Invariably, we will miss the mark. We will do the wrong thing. Contrition is a sacred lesson, because it leads us to a greater sense of wholeness. That is the entire rationale for Yom Kippur, for an entire day of atonement. The Gates are open to us, the book of life for the coming year is open and God is inscribing our names in it. On Yom Kippur, each worshiper is confronted with a choice: Will this be a year for goodness or not? Will this year be a year to strive toward holiness? What are the roadblocks keeping me from sanctity? We pray, “God, inscribe us for blessing in the book of good life, health, and happiness.” And as the gates close, as the day of Yom Kippur comes to an end, we pray that we are sealed yet again in that book of life. We are taught to not hold onto our guilt or our sins, but to confess them, to let them go, and to move forward into the next chapter of our lives. In this way, God is a sacred release valve on the pressure cooker of transgressions.
v. 10–11: “Many are the torments of the wicked, but he who trusts in the Lord shall be surrounded with favor. Rejoice in the Lord and exult, O you righteous; shout for joy, all upright men!”
When we build a spiritual practice or live a spiritual life in which we create open pathways between God and us, we surround ourselves with favor. We find rejoicing possible. Uprightness is possible. Joy is possible. Racked with guilt we roar like the lion, we feel the sins in our bones. But confessing sin creates release and lightness that allows us to walk a path toward greater wholeness and sanctity.
Then, we can be like the psalmist who proclaims “Ashrei, happy are those who; blessed are the ones who…”
Walter Brueggemann writes that this psalm is “not an invitation to a fearful moralism… The guilt to be acknowledged is not… a set of religious sins.
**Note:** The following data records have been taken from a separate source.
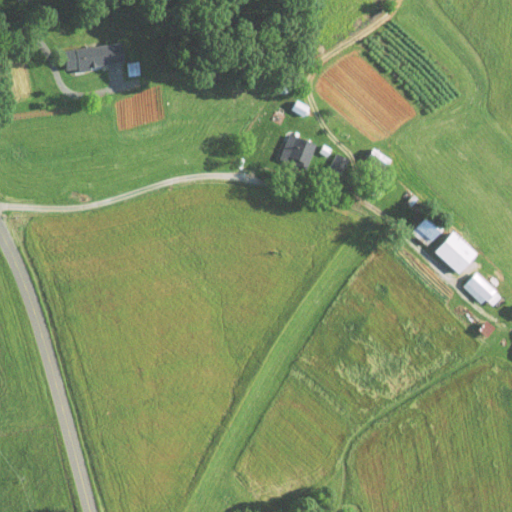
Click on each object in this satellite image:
building: (84, 50)
building: (121, 62)
road: (57, 77)
building: (287, 141)
road: (279, 187)
building: (417, 223)
building: (445, 245)
building: (469, 282)
building: (508, 305)
road: (51, 368)
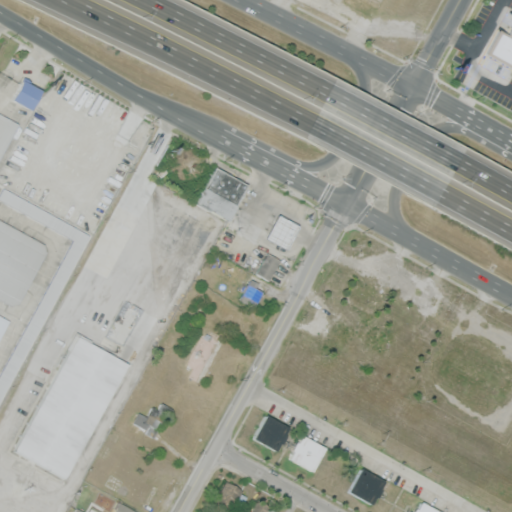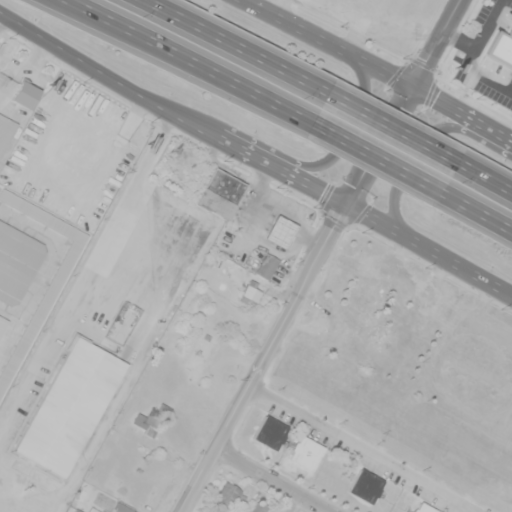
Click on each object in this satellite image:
road: (438, 43)
road: (233, 47)
building: (502, 48)
building: (501, 50)
road: (68, 51)
road: (188, 61)
road: (380, 68)
road: (25, 70)
building: (24, 94)
building: (25, 94)
road: (388, 129)
building: (5, 130)
building: (5, 130)
road: (242, 149)
road: (376, 157)
road: (330, 160)
road: (400, 176)
road: (483, 179)
building: (219, 193)
building: (219, 193)
road: (476, 211)
building: (279, 232)
gas station: (280, 232)
road: (414, 241)
building: (17, 261)
building: (16, 262)
building: (266, 266)
building: (267, 266)
road: (45, 268)
building: (39, 279)
road: (495, 285)
building: (250, 292)
building: (249, 293)
road: (298, 299)
building: (2, 322)
building: (69, 407)
building: (69, 407)
building: (148, 420)
building: (151, 420)
building: (269, 432)
building: (268, 433)
road: (361, 450)
building: (304, 452)
building: (304, 453)
road: (273, 480)
building: (365, 485)
building: (364, 486)
building: (226, 497)
building: (227, 497)
road: (292, 503)
building: (261, 507)
building: (121, 508)
building: (422, 508)
building: (75, 511)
It concerns rather the idol-making ideologies of our day, which reduce life to management and reduce the terror of God’s holiness to a set of religious niceties.” Brueggemann reads this Psalm as a call toward holiness. That the transgressions we commit are the guilts we carry within us that serve as roadblocks to communion with God, to a real and personal relationship with God. The psalmist invites us to consider the guilts we carry that block us from that relationship — what ways in our culture do we deny and suppress and cover up sacred living in the name of competence, prosperity, and success? [adapted from Brueggemann] Because in the end, the Psalmist invites us to yield control, to give in to God, to get into real and personal conversation with God, and thereby find that release and energy that drives us to say Ashrei! We are happy, we are whole, we are sacred.
May each of us untie the knots that tie us down. May we find the release we seek in order to walk a more holy path. May we each be on a path to greater wholeness and holiness. Amen.